Saturday, October 12, 2019

The Wire (Season 3)

The Wire (Season 3), crime series, USA, 2004; D: Ed Bianchi, Steve Shill, Rob Bailey, Dan Attias, Agnieszka Holland, Alex Zakrzewski, S: Dominic West, Idris Elba, Wood Harris, Robert Wisdom, Lance Reddick, Sonja Sohn, Wendell Pierce, Domenick Lombardozzi, Aidan Gillen, Robert F. Chew




Baltimore. Due to constant pressure to lower crime rates in the city, police major Colvin has a radical idea: he will allow the drug dealers to deal drugs freely in an abandoned area, a sort of free zone nicknamed "Hamsterdam", far away from the city. This "evacuation" actually works, the crime rates decline, but when his superiors find out, including Commissioner Burrell, they have Colvin fired and hastily arrest anyone before shutting down the free zone. Councilman Carcetti wants to exploit this public anger to run for mayor. Avon Barksdale, the head of the Barksdale drug organization, is released from prison, and allows Omar and Mouzone to kill his lawyer, Stringer Bell, who wanted to set them up to kill each other and to build Federal buildings to legalize the crime business. Officer Jimmy McNulty and his crew used wired phones to catch Avon possessing weapons, in violation of his probation. Avon is thus again sent to prison, while his rival, Marlo, fills the vacuum with his own drugs.
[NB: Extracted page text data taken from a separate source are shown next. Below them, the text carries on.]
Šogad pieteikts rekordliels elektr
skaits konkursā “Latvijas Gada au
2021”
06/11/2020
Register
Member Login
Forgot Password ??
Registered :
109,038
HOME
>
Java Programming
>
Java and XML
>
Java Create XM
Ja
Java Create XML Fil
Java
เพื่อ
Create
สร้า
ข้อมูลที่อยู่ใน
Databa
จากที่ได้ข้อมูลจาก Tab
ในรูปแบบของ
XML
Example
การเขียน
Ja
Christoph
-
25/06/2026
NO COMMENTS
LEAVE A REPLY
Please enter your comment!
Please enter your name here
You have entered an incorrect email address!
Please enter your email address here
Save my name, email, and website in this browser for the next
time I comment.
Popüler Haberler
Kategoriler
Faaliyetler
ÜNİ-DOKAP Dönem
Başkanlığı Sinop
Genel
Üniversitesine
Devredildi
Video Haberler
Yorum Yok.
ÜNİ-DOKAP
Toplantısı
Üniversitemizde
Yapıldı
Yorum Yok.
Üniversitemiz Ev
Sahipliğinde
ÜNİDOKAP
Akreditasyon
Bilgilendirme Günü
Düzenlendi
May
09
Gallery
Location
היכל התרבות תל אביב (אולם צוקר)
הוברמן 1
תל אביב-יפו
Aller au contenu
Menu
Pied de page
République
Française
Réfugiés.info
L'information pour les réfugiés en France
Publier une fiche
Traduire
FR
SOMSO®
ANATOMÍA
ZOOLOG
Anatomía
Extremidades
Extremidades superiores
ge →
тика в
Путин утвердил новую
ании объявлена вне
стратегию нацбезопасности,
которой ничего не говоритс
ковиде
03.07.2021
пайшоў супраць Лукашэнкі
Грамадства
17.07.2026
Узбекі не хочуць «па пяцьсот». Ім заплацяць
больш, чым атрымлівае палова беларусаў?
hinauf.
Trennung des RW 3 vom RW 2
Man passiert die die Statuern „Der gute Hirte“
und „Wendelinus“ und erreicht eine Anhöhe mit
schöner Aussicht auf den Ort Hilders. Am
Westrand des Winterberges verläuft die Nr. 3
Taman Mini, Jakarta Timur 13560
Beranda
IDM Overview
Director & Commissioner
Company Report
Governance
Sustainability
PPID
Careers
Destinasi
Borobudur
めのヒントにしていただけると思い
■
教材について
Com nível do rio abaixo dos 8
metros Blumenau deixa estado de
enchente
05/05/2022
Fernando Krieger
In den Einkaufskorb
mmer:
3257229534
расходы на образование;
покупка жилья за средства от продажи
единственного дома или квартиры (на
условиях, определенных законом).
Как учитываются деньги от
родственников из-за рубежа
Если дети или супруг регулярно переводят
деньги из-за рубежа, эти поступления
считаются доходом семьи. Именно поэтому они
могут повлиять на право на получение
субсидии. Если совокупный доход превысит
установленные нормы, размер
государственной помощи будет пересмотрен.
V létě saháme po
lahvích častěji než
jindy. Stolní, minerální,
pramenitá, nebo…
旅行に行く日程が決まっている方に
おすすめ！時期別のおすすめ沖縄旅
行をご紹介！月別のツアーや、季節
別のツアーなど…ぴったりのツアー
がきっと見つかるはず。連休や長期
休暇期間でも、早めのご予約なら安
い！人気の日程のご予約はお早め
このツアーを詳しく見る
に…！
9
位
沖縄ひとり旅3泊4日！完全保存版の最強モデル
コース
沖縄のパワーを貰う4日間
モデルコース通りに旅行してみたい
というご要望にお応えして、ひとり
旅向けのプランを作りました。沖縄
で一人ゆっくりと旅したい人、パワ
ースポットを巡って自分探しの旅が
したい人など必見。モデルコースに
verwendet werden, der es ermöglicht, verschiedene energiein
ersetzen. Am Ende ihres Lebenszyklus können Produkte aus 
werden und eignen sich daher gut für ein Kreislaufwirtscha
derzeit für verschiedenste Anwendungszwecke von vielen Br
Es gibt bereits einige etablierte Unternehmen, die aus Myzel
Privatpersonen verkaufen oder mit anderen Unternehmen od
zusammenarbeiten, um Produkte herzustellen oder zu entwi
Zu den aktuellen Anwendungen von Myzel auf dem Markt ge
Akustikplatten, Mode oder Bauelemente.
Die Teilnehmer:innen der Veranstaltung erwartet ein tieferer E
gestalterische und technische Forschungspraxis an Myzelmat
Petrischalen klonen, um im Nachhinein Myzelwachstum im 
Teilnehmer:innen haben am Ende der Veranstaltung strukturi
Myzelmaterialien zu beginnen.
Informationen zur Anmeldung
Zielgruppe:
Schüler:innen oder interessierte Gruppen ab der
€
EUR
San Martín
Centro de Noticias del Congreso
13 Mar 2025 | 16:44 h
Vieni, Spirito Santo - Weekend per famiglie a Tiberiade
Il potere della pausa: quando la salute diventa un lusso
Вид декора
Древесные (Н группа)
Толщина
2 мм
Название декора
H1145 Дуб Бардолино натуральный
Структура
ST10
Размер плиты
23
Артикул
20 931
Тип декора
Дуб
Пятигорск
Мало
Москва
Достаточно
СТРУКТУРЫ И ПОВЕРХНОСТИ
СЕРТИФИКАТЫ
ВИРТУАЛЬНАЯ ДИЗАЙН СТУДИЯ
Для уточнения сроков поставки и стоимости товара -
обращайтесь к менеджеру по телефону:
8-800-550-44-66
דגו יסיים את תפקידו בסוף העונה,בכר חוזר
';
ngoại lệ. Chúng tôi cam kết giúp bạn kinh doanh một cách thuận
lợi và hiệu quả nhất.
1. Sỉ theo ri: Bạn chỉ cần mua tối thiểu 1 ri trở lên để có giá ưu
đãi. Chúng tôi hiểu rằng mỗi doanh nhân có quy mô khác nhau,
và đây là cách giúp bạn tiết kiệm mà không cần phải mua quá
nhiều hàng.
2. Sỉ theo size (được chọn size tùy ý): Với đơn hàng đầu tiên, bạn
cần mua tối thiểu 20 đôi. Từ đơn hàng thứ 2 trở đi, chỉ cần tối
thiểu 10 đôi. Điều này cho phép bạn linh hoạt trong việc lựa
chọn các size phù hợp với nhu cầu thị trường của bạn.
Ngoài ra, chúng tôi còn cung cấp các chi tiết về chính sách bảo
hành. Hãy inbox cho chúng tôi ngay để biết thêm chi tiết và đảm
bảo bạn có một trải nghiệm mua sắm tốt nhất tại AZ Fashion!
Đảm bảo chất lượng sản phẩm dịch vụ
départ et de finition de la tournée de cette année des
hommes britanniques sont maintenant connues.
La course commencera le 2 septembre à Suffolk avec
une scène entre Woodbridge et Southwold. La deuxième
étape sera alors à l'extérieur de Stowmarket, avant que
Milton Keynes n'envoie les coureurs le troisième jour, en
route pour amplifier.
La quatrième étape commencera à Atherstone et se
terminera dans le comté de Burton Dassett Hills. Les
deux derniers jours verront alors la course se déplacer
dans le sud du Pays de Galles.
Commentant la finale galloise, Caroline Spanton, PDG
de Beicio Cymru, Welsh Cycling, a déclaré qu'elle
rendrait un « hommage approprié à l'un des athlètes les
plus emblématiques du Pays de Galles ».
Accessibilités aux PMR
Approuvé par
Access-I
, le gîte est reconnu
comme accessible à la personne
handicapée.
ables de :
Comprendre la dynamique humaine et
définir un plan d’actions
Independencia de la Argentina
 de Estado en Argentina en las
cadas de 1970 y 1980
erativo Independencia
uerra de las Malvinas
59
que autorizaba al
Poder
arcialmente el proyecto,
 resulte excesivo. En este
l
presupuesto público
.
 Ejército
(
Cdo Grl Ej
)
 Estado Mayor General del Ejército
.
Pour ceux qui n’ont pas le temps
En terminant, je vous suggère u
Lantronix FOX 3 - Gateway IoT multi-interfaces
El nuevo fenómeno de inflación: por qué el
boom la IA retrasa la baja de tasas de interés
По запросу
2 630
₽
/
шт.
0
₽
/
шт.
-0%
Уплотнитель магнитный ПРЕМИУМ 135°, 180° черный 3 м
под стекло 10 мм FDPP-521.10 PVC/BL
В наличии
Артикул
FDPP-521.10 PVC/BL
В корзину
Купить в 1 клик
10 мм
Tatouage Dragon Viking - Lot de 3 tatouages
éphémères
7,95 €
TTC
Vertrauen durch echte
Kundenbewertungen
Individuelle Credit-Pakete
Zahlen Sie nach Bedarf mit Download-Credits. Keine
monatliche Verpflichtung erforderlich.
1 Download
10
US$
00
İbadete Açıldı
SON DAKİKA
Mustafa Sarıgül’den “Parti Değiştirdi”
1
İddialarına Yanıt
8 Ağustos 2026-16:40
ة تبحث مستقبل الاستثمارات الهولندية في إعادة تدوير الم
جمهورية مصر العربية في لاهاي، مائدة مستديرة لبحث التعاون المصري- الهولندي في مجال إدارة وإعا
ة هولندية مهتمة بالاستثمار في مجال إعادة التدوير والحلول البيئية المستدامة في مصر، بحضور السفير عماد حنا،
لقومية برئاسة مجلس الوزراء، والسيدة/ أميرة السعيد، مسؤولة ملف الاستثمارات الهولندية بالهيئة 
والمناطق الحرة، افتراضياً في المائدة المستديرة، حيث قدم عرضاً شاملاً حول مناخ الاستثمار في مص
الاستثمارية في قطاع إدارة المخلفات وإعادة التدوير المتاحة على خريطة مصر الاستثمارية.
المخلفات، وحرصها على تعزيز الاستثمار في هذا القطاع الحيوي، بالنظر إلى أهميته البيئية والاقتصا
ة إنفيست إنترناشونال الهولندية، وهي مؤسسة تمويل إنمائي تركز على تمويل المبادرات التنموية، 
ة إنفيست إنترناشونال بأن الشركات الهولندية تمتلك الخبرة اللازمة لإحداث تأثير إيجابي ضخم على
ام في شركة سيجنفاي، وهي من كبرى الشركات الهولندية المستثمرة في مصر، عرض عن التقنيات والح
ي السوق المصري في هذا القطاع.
The third season of the hyped crime series "The Wire" started to lose steam: only episodes 3.8 and 3.11 are great, while the rest is good, yet somehow strangely routine, predictable, calculative, mechanical and stale. A certain "The Wire"-fatigue can be sensed here. It is getting predictable that these kind of shows use "hit-and-miss" tactics by throwing 50 characters at some 20 stories, hoping at least some of them will stick. One of these subplots really does work: major Colvin's fascinating thought experiment on simply allowing drug dealers to deal in a far away "free zone", in order to remove them from the city, figuring that this is simply in their nature, and that fighting against this kind of determinism is futile. Other subplots fair less: Stringer Bell's plan to go into real estate and councilman Carcetti's ploys to get elected for mayor lead to lukewarm conclusions, without much payoff, whereas McNulty's wire tapping team seems too often like a rehash from the previous two seasons at times (a rare exception is a genius trick in which McNulty's men arrest Bodie and empty his pockets in order to take his mobile phone and secretly replace it with an identical, "wired" mobile phone, which they return to Bodie).

The subplot involving Dennis is interesting at first, showing how the character is so disenchanted by hard work of mowing the lawn that he decides to take the easy way out and work for Avon Barksdale as a criminal, only to realize he cannot kill people, and thus changes his mind again and returns back to his normal life. But this happens already half-way into the season, and it is puzzling why the rest of the season is wasted on just showing Dennis training boxing, again and again, even though this does not serve any purpose in the story anymore (at least not in this season). Too much of this is repetitive, and one feels these 12 episodes could have easily been summed up into just four or five. The series needed more inspiration akin to episode 3.8 (one genius moment has Barksdale set up a "date-trap" for his nemesis Marlo, but goofs when one of Barksdale's solders exits the van and goes to buy some drinks at the restaurant, and is recognized by Marlo's friend Snoop) or 3.11 (the significant conversation on the rooftop between Avon and Stringer Bell is ostensibly about business, but in reality one is giving the reasons for why the other must be eliminated) and a better editor to trim down this whole affair, since just randomly cramming more and more subplots does not automatically make for a great series.